CBRE forecasts €176bn peak for Europe’s debt funding gap

The property consultant expects tight lending conditions to impact borrowers for the next three years.

A new report from CBRE has attempted to size the European funding gap, with the property consultant projecting that around €176 billion – or about one-third of loans maturing over the next four years – may not be refinanced.

CBRE’s estimates, based on current capital values and borrowing rates, are that 27.5 percent of the €640 billion in private real estate debt originated for European borrowers between 2019 and 2022 may not find new capital when it matures between 2024 and 2027.

This resulting shortfall comes as lenders and borrowers are facing tighter lending conditions, increased interest rates and falling real estate values, according to the company’s analysis.

CBRE predicts the funding gap will be largest in the office and multifamily sectors, at €82 billion and €68 billion respectively. It also identified acute refinancing challenges for logistics and multifamily during 2026 and 2027, owing to the record levels of investment in these sectors that took place during 2021 and early 2022. It has calculated 30 percent of the debt funding gap in the retail sector will be accounted for by high street shops.

Previous estimates have put a smaller figure on Europe’s debt funding gap, albeit for a different time period.

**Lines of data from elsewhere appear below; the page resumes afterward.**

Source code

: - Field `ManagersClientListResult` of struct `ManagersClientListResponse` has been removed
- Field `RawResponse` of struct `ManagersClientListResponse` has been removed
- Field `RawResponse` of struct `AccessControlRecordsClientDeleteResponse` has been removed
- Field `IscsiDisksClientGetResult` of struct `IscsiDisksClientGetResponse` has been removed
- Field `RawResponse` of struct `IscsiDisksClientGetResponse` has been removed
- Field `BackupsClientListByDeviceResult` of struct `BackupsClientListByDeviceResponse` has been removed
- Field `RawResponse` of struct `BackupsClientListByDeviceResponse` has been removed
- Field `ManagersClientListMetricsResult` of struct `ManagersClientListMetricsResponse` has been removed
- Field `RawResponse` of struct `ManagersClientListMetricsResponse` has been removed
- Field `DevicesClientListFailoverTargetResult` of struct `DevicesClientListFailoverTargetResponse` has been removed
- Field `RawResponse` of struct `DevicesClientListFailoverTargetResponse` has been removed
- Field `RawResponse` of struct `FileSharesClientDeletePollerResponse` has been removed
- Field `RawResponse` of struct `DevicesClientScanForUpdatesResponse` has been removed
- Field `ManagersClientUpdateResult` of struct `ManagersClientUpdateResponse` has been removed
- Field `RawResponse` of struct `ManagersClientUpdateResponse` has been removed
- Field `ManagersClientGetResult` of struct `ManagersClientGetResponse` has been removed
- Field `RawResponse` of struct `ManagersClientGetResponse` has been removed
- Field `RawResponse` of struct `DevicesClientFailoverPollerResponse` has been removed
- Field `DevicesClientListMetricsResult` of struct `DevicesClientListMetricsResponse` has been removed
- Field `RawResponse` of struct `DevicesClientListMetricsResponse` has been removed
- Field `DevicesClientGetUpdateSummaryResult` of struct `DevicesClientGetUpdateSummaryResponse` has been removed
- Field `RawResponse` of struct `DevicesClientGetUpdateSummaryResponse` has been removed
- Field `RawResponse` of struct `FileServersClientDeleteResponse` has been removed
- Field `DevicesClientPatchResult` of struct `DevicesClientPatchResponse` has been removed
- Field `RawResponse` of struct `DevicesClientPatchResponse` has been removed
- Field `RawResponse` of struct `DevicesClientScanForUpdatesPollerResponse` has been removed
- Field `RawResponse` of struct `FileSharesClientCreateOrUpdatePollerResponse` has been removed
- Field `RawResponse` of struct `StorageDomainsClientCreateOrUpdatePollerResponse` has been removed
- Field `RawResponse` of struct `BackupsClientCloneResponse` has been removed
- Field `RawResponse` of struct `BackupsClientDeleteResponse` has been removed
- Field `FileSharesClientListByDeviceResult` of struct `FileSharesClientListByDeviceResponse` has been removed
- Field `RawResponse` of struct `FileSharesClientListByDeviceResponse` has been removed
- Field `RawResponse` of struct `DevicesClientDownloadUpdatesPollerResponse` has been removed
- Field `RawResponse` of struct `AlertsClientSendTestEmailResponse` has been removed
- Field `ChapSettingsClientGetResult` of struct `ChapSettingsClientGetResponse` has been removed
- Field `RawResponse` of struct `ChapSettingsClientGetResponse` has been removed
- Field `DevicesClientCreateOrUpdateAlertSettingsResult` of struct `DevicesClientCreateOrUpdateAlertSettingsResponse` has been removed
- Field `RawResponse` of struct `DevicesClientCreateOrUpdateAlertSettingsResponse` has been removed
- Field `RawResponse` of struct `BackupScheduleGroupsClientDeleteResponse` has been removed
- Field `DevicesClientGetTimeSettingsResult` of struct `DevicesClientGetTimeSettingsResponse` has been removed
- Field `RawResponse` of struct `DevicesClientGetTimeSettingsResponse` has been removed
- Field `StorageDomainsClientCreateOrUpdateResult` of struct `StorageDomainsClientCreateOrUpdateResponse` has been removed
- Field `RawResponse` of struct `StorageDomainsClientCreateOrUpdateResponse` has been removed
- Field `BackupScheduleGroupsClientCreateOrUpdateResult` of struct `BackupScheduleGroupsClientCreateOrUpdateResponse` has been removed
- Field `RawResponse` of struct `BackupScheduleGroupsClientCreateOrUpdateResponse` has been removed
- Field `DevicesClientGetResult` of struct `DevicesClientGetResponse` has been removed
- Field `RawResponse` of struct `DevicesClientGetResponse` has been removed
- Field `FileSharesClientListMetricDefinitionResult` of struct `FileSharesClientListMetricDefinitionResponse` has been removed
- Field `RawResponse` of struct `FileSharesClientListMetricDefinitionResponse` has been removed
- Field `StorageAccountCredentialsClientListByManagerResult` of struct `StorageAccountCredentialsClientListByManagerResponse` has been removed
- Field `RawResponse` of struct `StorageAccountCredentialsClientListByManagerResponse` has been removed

Real estate investment manager AEW said in August the region faced a €93 billion debt funding gap for loans maturing during 2023 and 2026.

Tasos Vezyridis, head of thought leadership for Europe at CBRE, said there are nuances within the data. “While relief from the funding gap will be limited in next couple of years, the impact will be markedly less pronounced in 2026 and 2027 based on a forecasted recovery of values and lower interest rates,” he said.

Real Estate Capital Europe reported in November that while private debt managers have been primed to bridge the refinancing gap, they have seen a limited volume of transactions because borrowers are struggling with increased debt costs and falling values.

But Chris Gow, head of debt and structured finance Europe at CBRE, said he believes the extent of the funding gap may be mitigated by lenders and borrowers working together to extend and amend terms as the loans come due.

“These estimates provide a broad gauge for the scale of the refinancing issue and indicate the sectors and markets facing the largest challenges,” Gow noted. “In practice, we should recognise that lenders and borrowers have been agreeing loan extensions and amendments to allow more time for the market to stabilise and for funding issues to be resolved in an orderly way.”

Gow said lenders and borrowers would use scheduled maturity dates to assess solutions, whether that is through capital restructuring, asset sales or “in the most challenging cases, through write-downs of the original sum borrowed”.

He added: “These real-world processes will smooth out and perhaps reduce the debt funding gap we anticipate today, but it is clear that the market will still face a significant funding challenge over the next few years.”